Keep in mind that the strawberries will turn the quinoa a pinkish hue once tossed. If this is a concern or if you are making this in advance, I suggest adding the strawberries on just before serving.
Cheers to crunchy, fresh spring salads!
Warm Spring Salad
Vegan, gluten-free, nut-free, soy-free
Yield: 4 servings
- 1 cup uncooked quinoa (or try speltberries, but note they are not GF)
- 1/2 tbsp extra virgin olive oil
- 1 leek, sliced into rounds or half moons
- 2 garlic cloves, minced
- 1 bunch asparagus, ends broken off and chopped into 1-inch pieces
- 1 cup diced strawberries (optional)
- 3/4 cup fresh or frozen peas
- 1 cup fresh parsley, roughly chopped
- 2-3 tbsp extra virgin olive oil, to taste
- 3 tbsp fresh lemon juice
- 1/2 tbsp pure maple syrup (or other sweetener)
- 1/4 tsp fine grain sea salt & lots of pepper, to taste
- lemon zest, for garnish
1. Rinse quinoa in a fine mesh strainer and place into a medium pot. Add 1.5 cups vegetable broth (or water) and bring to a low boil. Reduce heat to low-medium, cover with tight-fitting lid, and cook for 15-17 minutes, or until fluffy and all the water is absorbed. Fluff with fork, remove from heat, and let sit covered for 5 minutes.
2. Meanwhile, grab a very large skillet or wok. Sauté the leek and garlic in the oil for about 5 minutes over medium heat. Season generously with salt and pepper. Add in the asparagus and sauté for another 5-10 minutes or until the asparagus is just tender, but still a bit crisp.

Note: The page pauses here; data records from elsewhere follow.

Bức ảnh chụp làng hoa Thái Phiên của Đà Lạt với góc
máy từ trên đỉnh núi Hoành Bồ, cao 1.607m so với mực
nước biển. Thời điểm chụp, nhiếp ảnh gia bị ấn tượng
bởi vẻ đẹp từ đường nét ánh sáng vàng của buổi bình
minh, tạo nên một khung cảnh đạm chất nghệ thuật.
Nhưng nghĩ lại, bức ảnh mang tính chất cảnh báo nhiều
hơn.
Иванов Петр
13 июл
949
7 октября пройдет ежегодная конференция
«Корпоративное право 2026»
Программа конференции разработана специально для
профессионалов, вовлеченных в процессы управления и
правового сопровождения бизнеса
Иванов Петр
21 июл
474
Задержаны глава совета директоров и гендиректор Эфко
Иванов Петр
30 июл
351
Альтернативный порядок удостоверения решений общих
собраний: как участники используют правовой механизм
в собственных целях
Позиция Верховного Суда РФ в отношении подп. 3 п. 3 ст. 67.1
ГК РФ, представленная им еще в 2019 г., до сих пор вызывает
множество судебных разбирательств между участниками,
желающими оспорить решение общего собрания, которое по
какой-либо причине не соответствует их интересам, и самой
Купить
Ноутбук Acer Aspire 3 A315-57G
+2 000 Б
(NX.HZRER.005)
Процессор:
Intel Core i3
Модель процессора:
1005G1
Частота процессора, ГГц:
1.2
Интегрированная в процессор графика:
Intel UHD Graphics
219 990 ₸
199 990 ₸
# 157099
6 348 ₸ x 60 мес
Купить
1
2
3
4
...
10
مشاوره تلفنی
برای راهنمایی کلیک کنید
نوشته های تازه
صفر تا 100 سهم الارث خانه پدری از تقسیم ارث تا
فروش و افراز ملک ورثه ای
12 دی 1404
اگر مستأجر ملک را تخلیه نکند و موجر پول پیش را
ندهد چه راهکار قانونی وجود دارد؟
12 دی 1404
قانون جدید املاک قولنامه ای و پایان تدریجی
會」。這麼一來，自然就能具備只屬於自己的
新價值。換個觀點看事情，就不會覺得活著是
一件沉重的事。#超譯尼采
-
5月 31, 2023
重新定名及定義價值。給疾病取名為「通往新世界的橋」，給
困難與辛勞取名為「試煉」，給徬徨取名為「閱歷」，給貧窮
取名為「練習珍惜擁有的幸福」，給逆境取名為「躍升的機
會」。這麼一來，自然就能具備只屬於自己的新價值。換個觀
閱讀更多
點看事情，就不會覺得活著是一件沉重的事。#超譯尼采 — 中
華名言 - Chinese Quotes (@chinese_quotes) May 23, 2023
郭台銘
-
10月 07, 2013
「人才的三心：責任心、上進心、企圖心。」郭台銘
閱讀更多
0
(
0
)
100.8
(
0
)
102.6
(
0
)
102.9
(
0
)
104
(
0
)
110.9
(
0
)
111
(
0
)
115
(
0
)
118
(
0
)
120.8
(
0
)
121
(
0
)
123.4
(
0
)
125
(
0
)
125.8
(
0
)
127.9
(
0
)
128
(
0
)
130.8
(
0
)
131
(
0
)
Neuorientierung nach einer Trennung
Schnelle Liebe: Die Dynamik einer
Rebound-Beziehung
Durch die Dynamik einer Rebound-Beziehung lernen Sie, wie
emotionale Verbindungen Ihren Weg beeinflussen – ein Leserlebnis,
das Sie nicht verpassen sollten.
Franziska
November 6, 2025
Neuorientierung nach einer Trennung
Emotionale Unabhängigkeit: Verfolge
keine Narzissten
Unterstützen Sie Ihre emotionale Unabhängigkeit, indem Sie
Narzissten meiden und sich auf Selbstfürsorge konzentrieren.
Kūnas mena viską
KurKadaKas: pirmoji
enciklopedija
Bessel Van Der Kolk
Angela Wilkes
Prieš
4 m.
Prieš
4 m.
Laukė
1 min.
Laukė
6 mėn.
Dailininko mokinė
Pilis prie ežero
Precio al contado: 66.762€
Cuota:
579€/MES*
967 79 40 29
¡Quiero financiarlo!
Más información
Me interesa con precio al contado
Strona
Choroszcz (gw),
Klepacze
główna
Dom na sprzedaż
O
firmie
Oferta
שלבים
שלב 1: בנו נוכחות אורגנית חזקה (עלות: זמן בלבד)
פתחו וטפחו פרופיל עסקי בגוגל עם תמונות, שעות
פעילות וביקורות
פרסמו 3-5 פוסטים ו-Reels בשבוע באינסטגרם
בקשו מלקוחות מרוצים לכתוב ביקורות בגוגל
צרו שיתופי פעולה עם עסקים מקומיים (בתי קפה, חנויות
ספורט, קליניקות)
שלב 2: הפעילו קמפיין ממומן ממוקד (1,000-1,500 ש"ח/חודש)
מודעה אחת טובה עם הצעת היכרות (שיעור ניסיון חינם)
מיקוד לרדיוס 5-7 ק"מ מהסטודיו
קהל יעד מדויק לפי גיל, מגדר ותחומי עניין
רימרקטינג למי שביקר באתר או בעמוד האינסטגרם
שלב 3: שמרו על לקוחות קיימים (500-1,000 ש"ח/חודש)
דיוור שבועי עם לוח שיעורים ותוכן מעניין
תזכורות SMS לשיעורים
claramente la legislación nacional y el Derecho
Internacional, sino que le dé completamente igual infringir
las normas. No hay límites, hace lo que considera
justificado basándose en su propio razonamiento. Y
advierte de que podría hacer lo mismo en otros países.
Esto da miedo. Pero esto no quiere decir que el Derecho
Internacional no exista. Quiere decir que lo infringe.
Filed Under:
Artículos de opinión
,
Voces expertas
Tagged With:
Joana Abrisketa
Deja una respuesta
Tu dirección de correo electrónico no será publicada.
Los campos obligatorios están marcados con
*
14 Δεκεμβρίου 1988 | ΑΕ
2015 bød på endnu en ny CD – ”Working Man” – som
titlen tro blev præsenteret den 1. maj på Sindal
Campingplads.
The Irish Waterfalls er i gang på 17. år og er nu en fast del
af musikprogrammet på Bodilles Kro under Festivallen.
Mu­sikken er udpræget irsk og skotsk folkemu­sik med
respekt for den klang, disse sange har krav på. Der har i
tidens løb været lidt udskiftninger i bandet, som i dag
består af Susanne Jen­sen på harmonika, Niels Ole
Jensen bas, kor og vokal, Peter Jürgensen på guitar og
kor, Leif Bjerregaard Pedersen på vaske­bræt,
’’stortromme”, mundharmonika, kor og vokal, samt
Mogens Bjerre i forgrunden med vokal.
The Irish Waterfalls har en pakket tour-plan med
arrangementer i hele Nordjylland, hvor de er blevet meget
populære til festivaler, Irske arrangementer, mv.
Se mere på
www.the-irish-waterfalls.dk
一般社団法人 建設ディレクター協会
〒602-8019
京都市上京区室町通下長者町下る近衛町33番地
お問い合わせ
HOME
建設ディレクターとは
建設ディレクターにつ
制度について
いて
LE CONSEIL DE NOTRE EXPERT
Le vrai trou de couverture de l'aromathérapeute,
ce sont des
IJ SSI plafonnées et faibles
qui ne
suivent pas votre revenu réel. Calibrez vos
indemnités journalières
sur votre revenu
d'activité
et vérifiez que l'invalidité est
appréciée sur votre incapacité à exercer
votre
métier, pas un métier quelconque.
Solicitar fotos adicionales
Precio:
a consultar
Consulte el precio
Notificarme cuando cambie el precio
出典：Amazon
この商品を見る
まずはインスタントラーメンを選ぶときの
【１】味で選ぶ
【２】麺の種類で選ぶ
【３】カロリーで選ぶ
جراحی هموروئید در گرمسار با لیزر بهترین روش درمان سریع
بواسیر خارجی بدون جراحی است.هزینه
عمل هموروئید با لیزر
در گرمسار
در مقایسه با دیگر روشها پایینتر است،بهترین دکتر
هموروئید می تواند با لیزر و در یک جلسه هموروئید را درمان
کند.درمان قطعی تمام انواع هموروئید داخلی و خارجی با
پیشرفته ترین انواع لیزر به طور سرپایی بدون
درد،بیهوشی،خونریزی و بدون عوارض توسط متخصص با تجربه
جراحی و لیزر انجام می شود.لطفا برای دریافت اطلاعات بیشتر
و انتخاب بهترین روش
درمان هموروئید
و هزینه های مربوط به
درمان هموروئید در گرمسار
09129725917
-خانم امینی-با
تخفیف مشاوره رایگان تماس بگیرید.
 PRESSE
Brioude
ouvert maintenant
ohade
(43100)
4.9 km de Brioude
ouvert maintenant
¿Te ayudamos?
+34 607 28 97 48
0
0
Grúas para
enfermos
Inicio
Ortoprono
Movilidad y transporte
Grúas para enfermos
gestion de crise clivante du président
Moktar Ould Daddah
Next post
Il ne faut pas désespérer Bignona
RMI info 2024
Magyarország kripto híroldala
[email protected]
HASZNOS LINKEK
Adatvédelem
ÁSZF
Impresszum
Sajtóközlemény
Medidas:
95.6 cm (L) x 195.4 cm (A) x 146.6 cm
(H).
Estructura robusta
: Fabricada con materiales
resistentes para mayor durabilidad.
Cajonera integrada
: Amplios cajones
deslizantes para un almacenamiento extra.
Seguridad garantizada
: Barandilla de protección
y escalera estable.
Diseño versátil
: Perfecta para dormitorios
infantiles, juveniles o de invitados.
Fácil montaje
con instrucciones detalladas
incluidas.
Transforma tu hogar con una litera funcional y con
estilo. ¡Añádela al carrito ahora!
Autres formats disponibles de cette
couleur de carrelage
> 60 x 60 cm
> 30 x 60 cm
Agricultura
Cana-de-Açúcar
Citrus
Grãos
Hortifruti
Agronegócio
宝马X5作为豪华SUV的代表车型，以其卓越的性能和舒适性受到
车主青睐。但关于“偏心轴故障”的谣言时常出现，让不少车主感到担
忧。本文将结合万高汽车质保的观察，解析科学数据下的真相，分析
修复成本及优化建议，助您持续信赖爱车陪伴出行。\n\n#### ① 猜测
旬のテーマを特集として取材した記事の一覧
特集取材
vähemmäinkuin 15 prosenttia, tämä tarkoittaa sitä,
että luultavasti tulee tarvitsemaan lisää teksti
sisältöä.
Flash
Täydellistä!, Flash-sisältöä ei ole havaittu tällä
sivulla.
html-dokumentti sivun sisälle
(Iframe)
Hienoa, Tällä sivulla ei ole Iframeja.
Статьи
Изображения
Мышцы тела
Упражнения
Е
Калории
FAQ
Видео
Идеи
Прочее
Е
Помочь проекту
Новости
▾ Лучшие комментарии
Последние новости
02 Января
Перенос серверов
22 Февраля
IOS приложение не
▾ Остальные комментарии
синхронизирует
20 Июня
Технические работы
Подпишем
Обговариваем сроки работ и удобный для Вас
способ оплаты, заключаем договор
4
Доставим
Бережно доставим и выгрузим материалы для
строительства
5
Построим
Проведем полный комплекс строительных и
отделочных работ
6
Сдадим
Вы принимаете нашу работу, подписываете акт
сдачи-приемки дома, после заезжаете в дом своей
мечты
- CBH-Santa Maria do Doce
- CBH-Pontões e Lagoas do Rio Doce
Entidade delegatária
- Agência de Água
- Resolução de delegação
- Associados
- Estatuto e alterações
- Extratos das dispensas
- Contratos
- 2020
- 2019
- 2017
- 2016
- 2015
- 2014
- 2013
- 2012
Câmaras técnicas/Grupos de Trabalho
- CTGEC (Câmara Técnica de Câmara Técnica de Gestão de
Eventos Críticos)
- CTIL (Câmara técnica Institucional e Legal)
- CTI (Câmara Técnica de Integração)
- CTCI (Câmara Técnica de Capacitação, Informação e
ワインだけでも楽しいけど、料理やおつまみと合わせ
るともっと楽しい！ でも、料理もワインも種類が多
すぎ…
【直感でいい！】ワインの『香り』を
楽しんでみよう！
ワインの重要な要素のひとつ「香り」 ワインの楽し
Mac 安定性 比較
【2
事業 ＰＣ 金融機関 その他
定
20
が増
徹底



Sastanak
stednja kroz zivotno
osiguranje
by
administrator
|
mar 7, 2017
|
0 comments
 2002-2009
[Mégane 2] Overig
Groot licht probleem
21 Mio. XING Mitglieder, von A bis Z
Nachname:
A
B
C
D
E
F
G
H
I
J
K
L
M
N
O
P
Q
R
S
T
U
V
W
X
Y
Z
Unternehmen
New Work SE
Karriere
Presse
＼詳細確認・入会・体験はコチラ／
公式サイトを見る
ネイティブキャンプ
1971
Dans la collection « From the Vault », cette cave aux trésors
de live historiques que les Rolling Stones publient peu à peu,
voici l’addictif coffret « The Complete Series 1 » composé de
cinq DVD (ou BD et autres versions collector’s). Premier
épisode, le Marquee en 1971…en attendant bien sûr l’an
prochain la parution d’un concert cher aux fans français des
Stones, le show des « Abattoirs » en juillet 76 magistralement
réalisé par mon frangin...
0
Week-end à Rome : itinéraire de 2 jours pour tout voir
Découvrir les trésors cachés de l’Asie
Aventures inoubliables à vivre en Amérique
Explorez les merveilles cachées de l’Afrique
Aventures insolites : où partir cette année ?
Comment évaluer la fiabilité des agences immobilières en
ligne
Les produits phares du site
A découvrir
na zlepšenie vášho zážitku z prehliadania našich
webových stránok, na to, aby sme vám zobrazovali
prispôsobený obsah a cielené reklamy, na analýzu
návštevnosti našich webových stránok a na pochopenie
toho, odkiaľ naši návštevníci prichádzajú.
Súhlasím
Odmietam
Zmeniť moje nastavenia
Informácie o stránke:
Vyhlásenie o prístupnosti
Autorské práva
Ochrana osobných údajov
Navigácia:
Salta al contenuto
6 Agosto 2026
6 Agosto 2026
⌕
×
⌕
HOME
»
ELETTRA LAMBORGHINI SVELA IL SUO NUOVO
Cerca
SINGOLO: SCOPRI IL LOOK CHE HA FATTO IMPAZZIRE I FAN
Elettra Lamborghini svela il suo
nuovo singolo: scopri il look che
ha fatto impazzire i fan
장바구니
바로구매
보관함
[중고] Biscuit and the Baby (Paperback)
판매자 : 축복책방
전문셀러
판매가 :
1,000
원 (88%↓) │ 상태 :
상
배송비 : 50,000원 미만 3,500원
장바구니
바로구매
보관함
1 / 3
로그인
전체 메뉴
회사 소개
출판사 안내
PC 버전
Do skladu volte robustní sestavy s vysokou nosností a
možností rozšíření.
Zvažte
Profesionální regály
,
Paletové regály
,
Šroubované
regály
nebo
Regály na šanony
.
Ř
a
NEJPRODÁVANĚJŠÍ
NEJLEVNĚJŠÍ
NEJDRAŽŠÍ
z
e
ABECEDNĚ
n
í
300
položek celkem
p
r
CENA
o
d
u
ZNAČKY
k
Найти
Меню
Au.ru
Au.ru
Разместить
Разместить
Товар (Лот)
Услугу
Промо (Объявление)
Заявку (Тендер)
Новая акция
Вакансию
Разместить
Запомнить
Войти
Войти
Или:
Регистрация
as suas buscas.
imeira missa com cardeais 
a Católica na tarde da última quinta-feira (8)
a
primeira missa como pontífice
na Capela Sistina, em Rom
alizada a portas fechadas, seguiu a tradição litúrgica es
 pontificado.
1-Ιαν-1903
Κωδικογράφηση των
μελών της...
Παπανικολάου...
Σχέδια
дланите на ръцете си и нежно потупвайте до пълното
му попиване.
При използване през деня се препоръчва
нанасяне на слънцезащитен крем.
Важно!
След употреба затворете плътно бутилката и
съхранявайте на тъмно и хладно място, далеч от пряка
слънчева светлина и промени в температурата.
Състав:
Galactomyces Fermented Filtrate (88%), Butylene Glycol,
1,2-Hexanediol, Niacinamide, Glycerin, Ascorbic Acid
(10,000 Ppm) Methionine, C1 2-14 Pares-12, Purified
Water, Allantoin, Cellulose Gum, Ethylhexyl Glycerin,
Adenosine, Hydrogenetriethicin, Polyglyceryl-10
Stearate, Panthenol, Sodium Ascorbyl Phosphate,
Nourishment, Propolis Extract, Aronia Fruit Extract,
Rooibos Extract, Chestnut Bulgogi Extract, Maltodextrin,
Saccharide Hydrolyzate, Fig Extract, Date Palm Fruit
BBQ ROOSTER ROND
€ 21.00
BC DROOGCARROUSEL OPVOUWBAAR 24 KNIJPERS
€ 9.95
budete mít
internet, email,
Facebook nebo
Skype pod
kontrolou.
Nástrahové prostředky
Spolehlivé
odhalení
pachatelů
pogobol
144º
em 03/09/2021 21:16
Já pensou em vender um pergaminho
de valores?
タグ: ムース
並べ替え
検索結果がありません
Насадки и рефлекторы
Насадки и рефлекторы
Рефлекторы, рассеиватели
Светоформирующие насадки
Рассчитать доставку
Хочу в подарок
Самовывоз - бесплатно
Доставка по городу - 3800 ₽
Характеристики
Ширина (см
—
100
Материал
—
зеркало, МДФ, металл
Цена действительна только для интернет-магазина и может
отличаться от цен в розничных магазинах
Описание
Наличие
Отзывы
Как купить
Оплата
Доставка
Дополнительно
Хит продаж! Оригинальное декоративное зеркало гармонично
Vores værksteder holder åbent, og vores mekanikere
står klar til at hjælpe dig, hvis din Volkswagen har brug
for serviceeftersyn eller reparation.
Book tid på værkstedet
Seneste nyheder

Stir in the strawberries (optional), peas, and parsley. Heat for a few minutes and then remove from heat.
3. Whisk together the dressing ingredients (olive oil, lemon juice, maple syrup, and 1/4 tsp fine grain sea salt) to taste. Pour dressing onto skillet mixture and stir in the cooked quinoa. Season to taste with salt and pepper & enjoy! This would also be lovely with nuts or seeds sprinkled on top.
Oh, I forgot to mention – this is also fantastic served cold too!